Much of the comedy in these skits revolves
around the goofy nonchalance that the three antiheroes exude. Their faces are
perpetually fixed in simpering grins, desperately trying not to show the
audience that they're in on the joke.
The 2001 movie "Wet Hot American Summer" is
essentially a longer, funnier amalgam of the best bits of every Stella video
short, as well as the closest thing to a "State" movie to come to fruition. It
was written by Wain and Showalter, directed by Wain, and stars Black and
Showalter.
Throw in "State" alums Joe LoTruglio and Ken
Marino, "Frasier" star David Hyde Pierce, Janeane Garofalo and a slew of other
cohorts, and you have the recipe for a cult hit.
Revolving around counselor antics on the
last day of summer at Camp Firewood, the movie parodies '80s teen camp movies,
pinning the genre down to a tee. (Why did they choose teen camp movies? Perhaps
it has something to do with parodying parody.)
The movie has enough lifeguards, counselors,
bonfires, sex, broken hearts, training montages, falling pieces of Skylab,
cover-ups and talking cans of mixed vegetables to mortify any serious fan of
the genre. In the interest of authentic parody, the '80s-esqe synth-heavy
inspirational song "Higher and Higher" was recorded specifically for the movie.

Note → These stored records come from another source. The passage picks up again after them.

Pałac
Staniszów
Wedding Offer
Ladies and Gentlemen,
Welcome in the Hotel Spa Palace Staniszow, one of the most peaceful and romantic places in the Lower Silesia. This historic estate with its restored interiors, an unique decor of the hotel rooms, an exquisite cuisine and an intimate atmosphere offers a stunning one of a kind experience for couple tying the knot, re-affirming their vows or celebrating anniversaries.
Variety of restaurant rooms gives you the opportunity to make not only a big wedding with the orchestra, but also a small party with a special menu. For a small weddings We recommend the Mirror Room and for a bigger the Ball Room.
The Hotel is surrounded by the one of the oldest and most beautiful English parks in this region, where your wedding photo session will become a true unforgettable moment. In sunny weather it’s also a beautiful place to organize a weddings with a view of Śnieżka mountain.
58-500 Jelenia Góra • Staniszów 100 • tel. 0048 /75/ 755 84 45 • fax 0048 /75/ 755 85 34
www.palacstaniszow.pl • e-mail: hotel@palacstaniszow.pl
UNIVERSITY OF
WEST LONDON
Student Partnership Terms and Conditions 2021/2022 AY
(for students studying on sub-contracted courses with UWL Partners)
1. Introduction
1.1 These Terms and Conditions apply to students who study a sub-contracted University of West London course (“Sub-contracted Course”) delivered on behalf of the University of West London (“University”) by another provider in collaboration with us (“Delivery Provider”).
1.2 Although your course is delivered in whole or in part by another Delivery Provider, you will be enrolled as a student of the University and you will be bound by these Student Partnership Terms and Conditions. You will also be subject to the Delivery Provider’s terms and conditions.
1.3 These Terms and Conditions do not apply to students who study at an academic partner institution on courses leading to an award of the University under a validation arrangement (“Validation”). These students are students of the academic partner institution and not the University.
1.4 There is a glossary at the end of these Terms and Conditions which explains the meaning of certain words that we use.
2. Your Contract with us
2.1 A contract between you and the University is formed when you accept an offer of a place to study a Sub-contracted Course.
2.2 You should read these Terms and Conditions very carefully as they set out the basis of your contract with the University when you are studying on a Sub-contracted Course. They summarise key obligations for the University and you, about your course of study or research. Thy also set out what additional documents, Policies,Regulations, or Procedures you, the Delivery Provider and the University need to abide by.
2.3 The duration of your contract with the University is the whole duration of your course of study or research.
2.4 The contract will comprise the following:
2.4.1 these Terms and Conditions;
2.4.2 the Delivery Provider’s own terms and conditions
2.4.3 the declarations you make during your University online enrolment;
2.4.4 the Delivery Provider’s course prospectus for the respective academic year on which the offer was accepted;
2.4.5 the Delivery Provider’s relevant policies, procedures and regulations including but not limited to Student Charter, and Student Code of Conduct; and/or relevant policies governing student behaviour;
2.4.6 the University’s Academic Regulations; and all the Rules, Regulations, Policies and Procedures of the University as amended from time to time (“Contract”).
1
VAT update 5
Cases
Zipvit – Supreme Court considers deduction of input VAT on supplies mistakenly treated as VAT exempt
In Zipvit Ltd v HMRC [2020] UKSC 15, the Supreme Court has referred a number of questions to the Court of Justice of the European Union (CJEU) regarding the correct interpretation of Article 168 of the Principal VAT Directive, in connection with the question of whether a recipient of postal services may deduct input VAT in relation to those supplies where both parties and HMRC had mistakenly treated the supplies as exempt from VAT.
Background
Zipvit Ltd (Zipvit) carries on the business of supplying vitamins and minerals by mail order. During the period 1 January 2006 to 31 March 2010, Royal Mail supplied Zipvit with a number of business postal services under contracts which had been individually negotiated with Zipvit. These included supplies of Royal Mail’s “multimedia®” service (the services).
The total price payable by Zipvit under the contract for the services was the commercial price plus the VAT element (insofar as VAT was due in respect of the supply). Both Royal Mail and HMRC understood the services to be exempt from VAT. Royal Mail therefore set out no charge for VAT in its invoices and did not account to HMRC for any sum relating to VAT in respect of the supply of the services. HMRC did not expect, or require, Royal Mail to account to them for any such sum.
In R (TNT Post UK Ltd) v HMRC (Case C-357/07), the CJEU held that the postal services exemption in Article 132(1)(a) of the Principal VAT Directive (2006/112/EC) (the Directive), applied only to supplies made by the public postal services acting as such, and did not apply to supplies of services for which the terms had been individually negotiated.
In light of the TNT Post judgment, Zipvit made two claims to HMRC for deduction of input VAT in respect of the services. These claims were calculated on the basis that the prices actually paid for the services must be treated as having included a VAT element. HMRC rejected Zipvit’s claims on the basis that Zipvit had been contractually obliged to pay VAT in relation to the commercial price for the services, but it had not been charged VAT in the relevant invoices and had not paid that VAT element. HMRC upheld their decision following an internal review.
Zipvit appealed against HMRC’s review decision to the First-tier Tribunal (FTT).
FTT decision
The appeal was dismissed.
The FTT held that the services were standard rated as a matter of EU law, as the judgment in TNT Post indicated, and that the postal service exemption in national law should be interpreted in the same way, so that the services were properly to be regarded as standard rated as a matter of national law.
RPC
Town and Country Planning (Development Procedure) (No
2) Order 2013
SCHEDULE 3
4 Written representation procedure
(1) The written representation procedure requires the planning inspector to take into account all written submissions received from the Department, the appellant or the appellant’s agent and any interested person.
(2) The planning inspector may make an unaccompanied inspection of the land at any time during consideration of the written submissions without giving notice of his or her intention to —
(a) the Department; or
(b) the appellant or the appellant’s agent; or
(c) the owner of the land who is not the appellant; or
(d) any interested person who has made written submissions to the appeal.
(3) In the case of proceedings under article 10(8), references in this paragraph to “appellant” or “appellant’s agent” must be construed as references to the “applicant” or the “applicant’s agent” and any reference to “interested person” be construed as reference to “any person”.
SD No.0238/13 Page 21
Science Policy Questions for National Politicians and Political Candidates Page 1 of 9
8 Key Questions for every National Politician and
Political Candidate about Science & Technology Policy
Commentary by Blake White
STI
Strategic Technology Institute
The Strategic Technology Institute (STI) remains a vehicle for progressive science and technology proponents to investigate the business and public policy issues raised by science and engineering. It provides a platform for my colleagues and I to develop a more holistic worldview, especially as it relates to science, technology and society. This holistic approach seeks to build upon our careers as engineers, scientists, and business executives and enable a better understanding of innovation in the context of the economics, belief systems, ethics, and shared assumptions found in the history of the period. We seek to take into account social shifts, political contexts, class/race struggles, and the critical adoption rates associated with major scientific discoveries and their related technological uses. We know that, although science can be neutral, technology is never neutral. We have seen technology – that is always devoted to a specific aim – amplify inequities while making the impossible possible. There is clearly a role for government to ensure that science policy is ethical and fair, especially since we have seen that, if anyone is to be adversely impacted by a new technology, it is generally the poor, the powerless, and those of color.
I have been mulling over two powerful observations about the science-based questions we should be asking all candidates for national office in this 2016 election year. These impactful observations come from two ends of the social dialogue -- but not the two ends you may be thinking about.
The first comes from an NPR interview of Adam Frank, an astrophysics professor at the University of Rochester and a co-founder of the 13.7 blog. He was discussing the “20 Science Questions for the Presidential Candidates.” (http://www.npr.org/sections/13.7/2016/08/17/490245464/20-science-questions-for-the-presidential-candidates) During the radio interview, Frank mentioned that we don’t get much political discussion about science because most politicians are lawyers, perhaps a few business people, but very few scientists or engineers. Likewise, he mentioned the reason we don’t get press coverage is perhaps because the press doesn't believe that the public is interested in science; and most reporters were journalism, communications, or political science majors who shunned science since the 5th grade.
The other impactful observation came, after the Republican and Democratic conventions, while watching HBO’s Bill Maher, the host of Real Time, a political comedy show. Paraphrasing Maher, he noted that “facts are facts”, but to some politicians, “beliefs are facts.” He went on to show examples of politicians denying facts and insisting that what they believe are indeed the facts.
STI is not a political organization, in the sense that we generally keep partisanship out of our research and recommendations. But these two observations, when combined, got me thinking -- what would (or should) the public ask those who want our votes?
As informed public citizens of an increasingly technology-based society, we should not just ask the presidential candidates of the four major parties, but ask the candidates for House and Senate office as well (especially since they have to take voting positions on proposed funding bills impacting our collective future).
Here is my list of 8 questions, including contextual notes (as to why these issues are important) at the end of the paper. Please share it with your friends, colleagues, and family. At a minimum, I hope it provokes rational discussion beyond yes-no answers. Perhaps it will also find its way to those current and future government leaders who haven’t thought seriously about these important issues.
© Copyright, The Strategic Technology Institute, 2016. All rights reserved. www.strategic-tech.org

Though the movie suffered mixed reviews and
a dismal box office showing, it has recently found success in DVD sales and a "Rocky
Horror Picture Show"-style regular weeknight screening at NYC's Village East
Theater, complete with "counselor"-led audience participation.
A refreshing answer to formula comedies and
observational humor, Stella has rocked the comedy underground for the past
decade and might cross into the mainstream before too long. A half-hour show
May 15 on Comedy Central showcased the group's live ability, and the network
also plans to premiere "Wet Hot American Summer" soon.